Alouette becomes an expert at concealing her real feelings. She whispers all the right romantic phrases while fully aware that she is in the home of an enemy. She plays the Spy Game so well that it's almost refreshing when she reveals her real emotions. While spying on Von Krohn, Alouette has a playful flirtation with Zozo, a fellow aviator and spy that develops into a potential real romance. When her assignment comes to an end, she calls out Von Krohn in a great moment of self-awareness. She also calls out her former handler when she learns that he was involved in betraying both her and M’greet.

Marthe Cnockeart doesn't have the seductive nature of M’greet or the forceful determination of Alouette, but she is no less dedicated to her work. She starts out as a nurse and a sweet naive girl with a family that loves but shelters her. When the German Army occupies her Belgian village, Marthe is filled with rage and despair and wants to do something. Her aunt provides her with a key to help the Belgians.

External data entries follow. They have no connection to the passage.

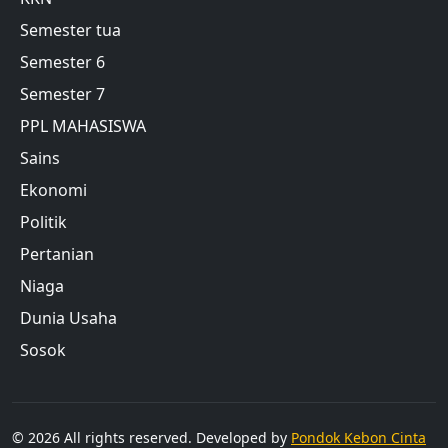
Semester tua
Semester 6
Semester 7
PPL MAHASISWA
Sains
Ekonomi
Politik
Pertanian
Niaga
Dunia Usaha
Sosok
© 2026 All rights reserved. Developed by
Pondok Kebon Cinta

While she is treating patients, Marthe works as a courier. She listens to information from medical supervisors and wounded soldiers about upcoming battles and air raids and passes it along in notes to fellow spies. She is also monitored and advised by a secret group called “The Safety-Pin Men” (so-called because they were diagnal pins on their lapels) who tell her of important information that could affect her spying.

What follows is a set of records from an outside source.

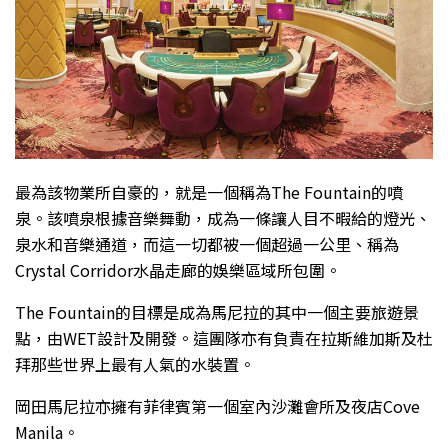
最為該物業所自豪的，就是一個稱為The Fountain的噴
泉。該噴泉根據音樂舞動，成為一條讓人目不暇給的燈光、
泉水和音樂通道，而這一切都被一個超過一公里、稱為
Crystal Corridor水晶走廊的娛樂區域所包圍。
The Fountain的目標是成為馬尼拉的其中一個主要旅遊景
點，由WET設計及開發。這團隊亦有負責在拉斯維加斯及杜
拜那些世界上最有人氣的水裝置。
岡田馬尼拉亦擁有菲律賓第一個室內沙灘會所及夜店Cove
Manila。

Of the three stories, Marthe's is probably the most emotional. She has to reconcile her spying with her medical career and the guilt she feels sending young men that she once healed to their deaths. She also has a sweet romance with a wounded soldier that does not end well.

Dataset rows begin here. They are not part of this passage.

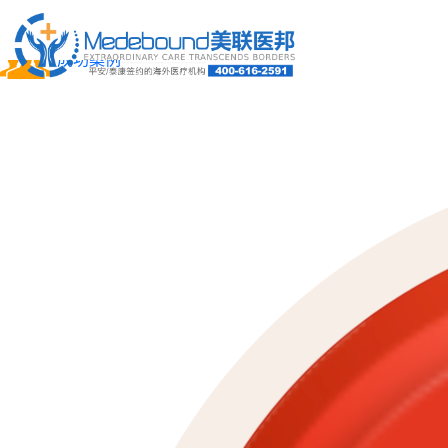
关于我们
成功案例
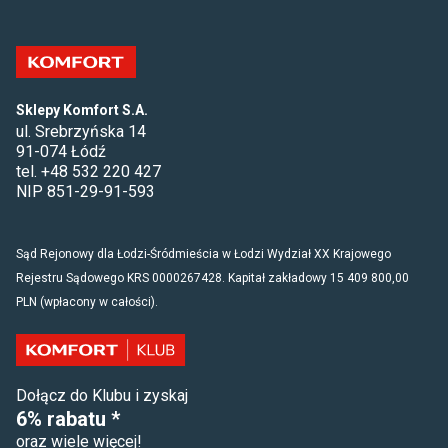
Sklepy Komfort S.A.
ul. Srebrzyńska 14
91-074 Łódź
tel. +48 532 220 427
NIP 851-29-91-593
Sąd Rejonowy dla Łodzi-Śródmieścia w Łodzi Wydział XX Krajowego
Rejestru Sądowego KRS 0000267428. Kapitał zakładowy 15 409 800,00
PLN (wpłacony w całości).
Dołącz do Klubu i zyskaj
6% rabatu *
oraz wiele więcej!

There are plenty of suspenseful moments in this novel. Characters who the women trust prove to be traitors. Both M’greet and Alouette receive offers to become double agents further muddying their already tangled allegiances. One of Marthe's contacts is shot right in front of her and another is in a building when a bomb hits. All three women are at the point of near death, having their covers blown, and face possible arrest or execution several times. When M’greet is finally arrested and eventually executed, the shock waves of her fate are felt by Alouette and Marthe, causing both to question their loyalties and careers. 

Mata Hari 's maxim (said to be her final words) was “Life is an illusion,” meaning life is what you tell people and what you make them believe. All three women lived their lives in that way by carrying on subterfuge and revealing important information in war. They had to play specific roles in front of their enemies so others can go about their business. It was a tense and dangerous life, but never boring. It was always exciting and so is the book about them.

Kit Sergeant is writing a book about female spies in the Second World War. If it is anything like its predecessors it should be suspenseful, filled with strong leads, and completely unforgettable.